**ABOUT THIS TASK:** Every record below must be retyped exactly, with the pictures left out.

**SOURCE RECORDS:**
● ● ● ●

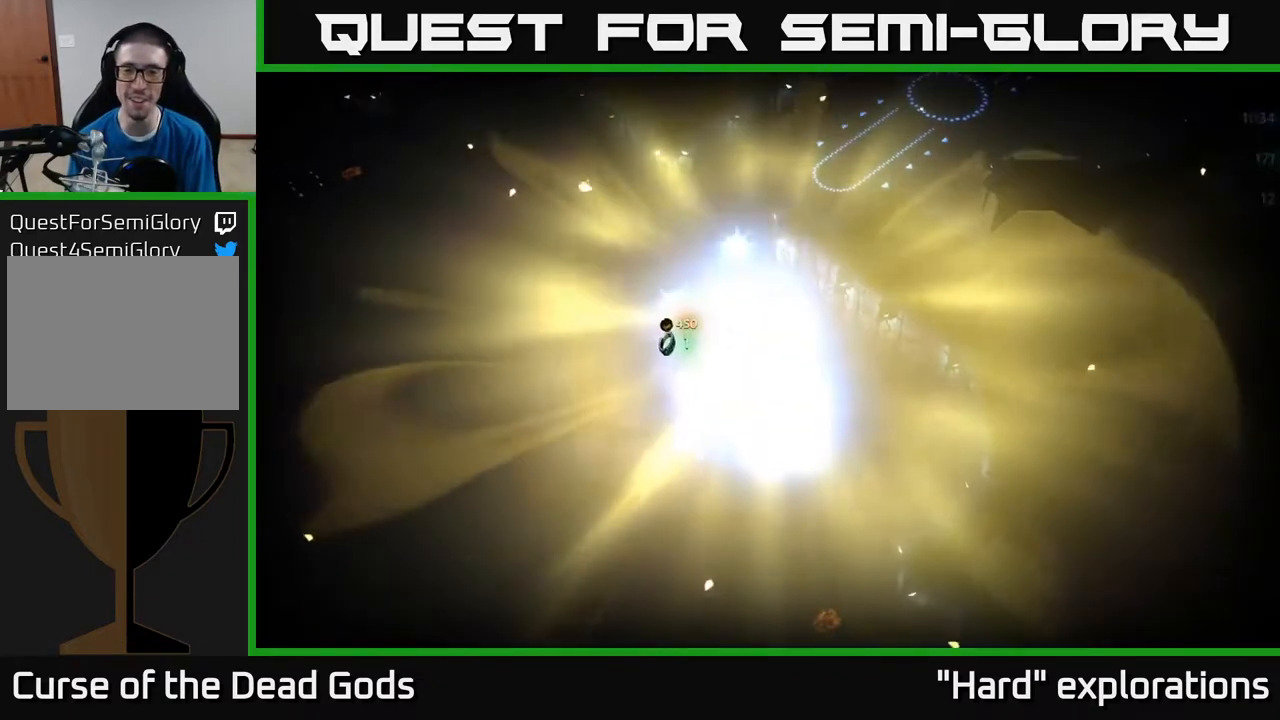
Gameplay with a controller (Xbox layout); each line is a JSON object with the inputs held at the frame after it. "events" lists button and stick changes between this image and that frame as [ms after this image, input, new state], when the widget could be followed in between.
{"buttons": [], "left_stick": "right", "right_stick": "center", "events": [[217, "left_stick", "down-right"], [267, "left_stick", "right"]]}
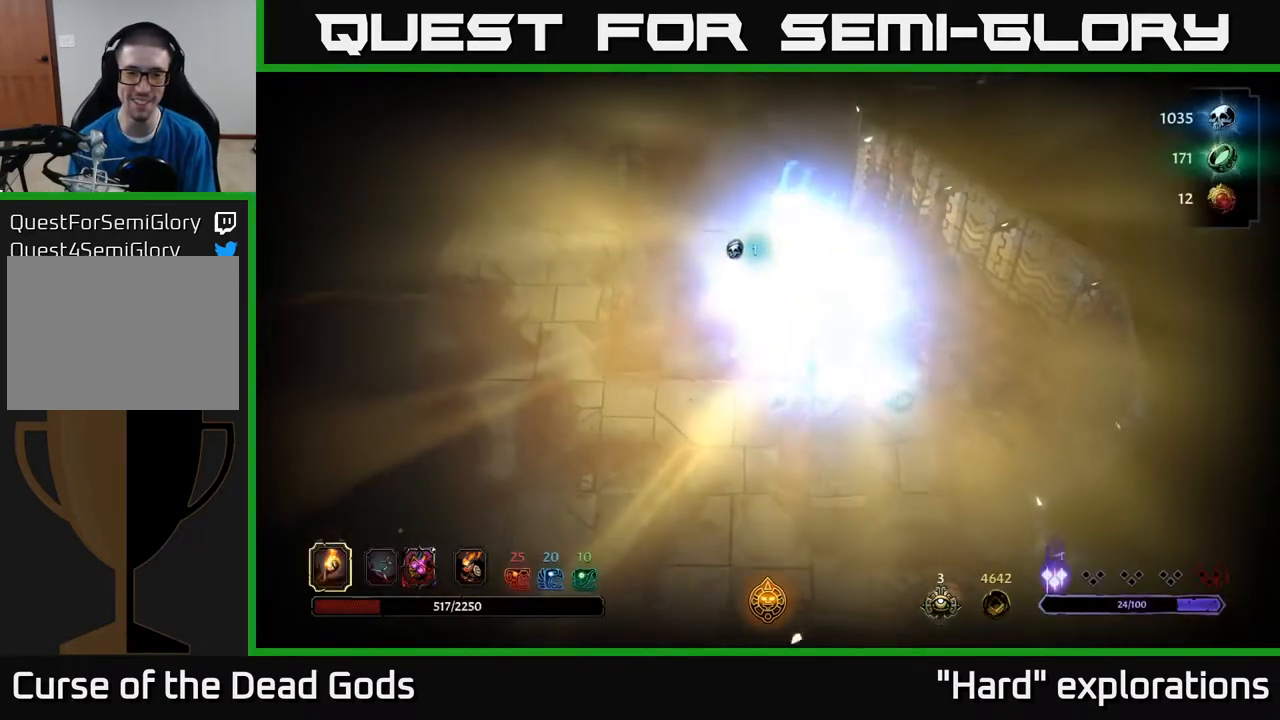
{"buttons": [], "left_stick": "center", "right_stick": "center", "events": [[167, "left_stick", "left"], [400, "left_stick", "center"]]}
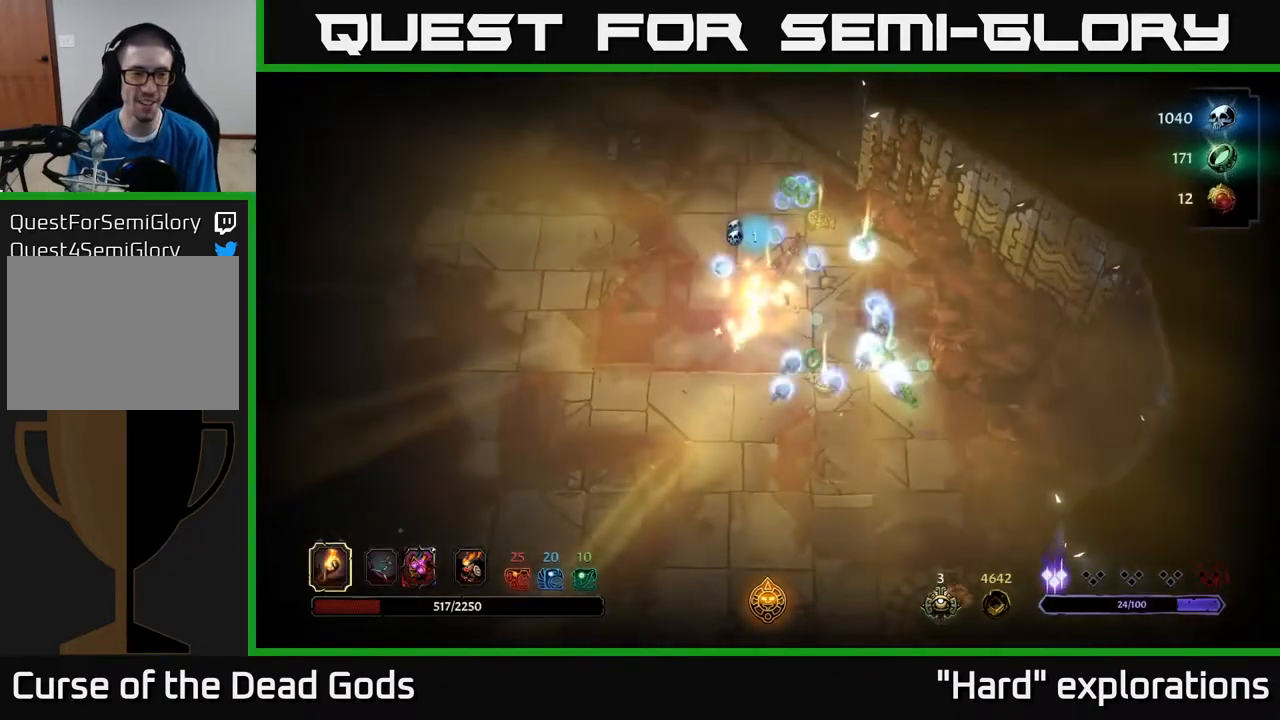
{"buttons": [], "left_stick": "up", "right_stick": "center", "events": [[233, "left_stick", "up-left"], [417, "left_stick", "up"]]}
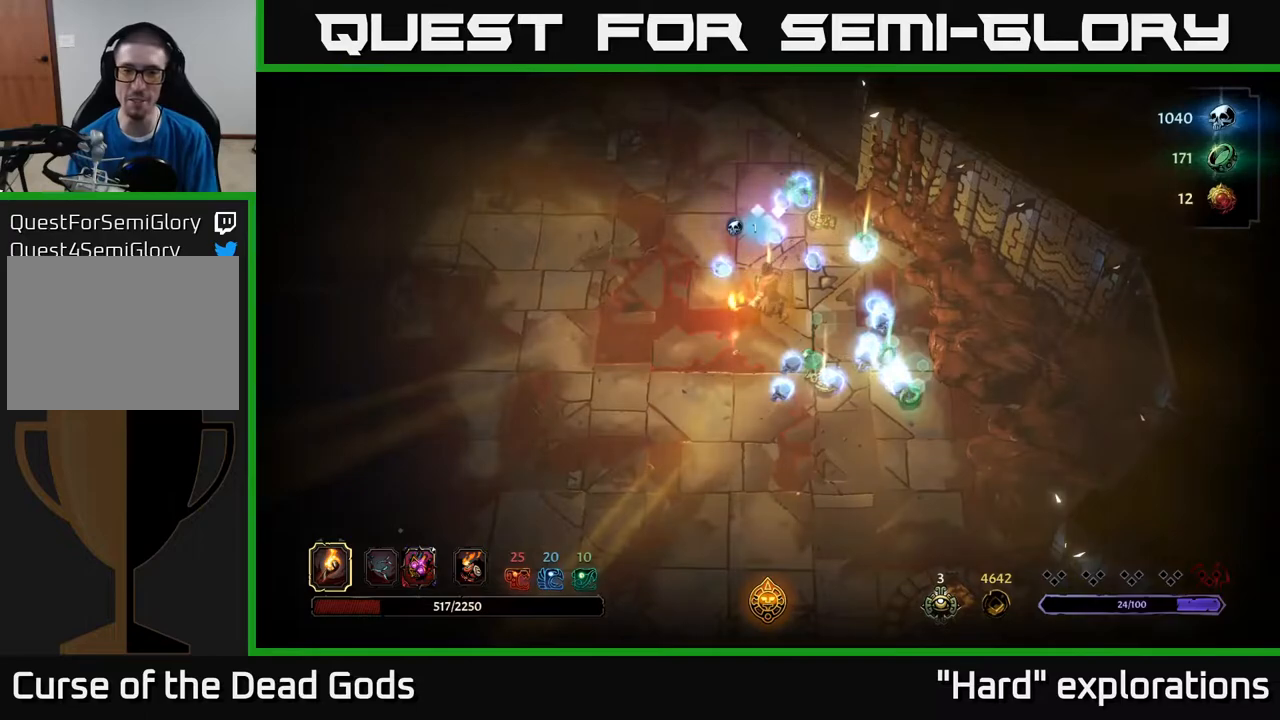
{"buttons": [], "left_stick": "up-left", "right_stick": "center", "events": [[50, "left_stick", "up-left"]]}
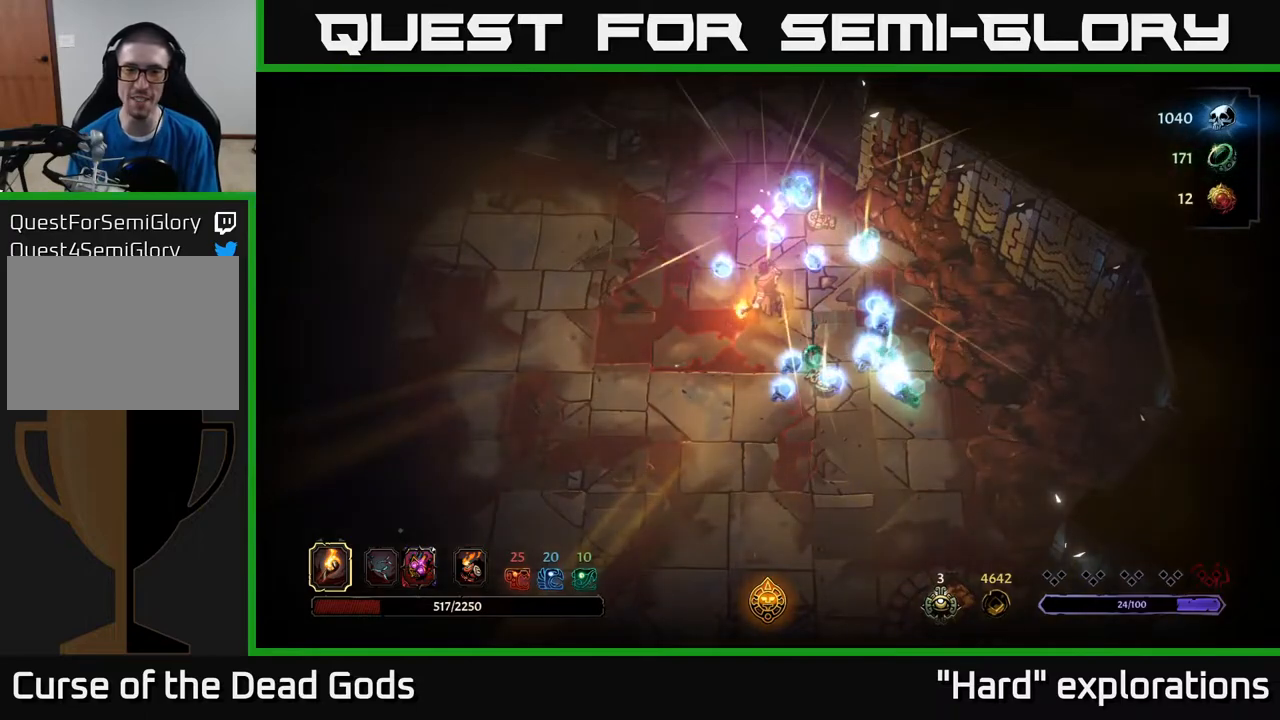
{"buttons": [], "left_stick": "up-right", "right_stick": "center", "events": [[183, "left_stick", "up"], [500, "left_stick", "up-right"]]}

● ● ● ●

**WRITTEN ANSWER:**
Gameplay with a controller (Xbox layout); each line is a JSON object with the inputs held at the frame after it. "events" lists button and stick changes between this image and that frame as [ms after this image, input, new state], when the widget could be followed in between.
{"buttons": [], "left_stick": "right", "right_stick": "center", "events": [[217, "left_stick", "down-right"], [267, "left_stick", "right"]]}
{"buttons": [], "left_stick": "center", "right_stick": "center", "events": [[167, "left_stick", "left"], [400, "left_stick", "center"]]}
{"buttons": [], "left_stick": "up", "right_stick": "center", "events": [[233, "left_stick", "up-left"], [417, "left_stick", "up"]]}
{"buttons": [], "left_stick": "up-left", "right_stick": "center", "events": [[50, "left_stick", "up-left"]]}
{"buttons": [], "left_stick": "up-right", "right_stick": "center", "events": [[183, "left_stick", "up"], [500, "left_stick", "up-right"]]}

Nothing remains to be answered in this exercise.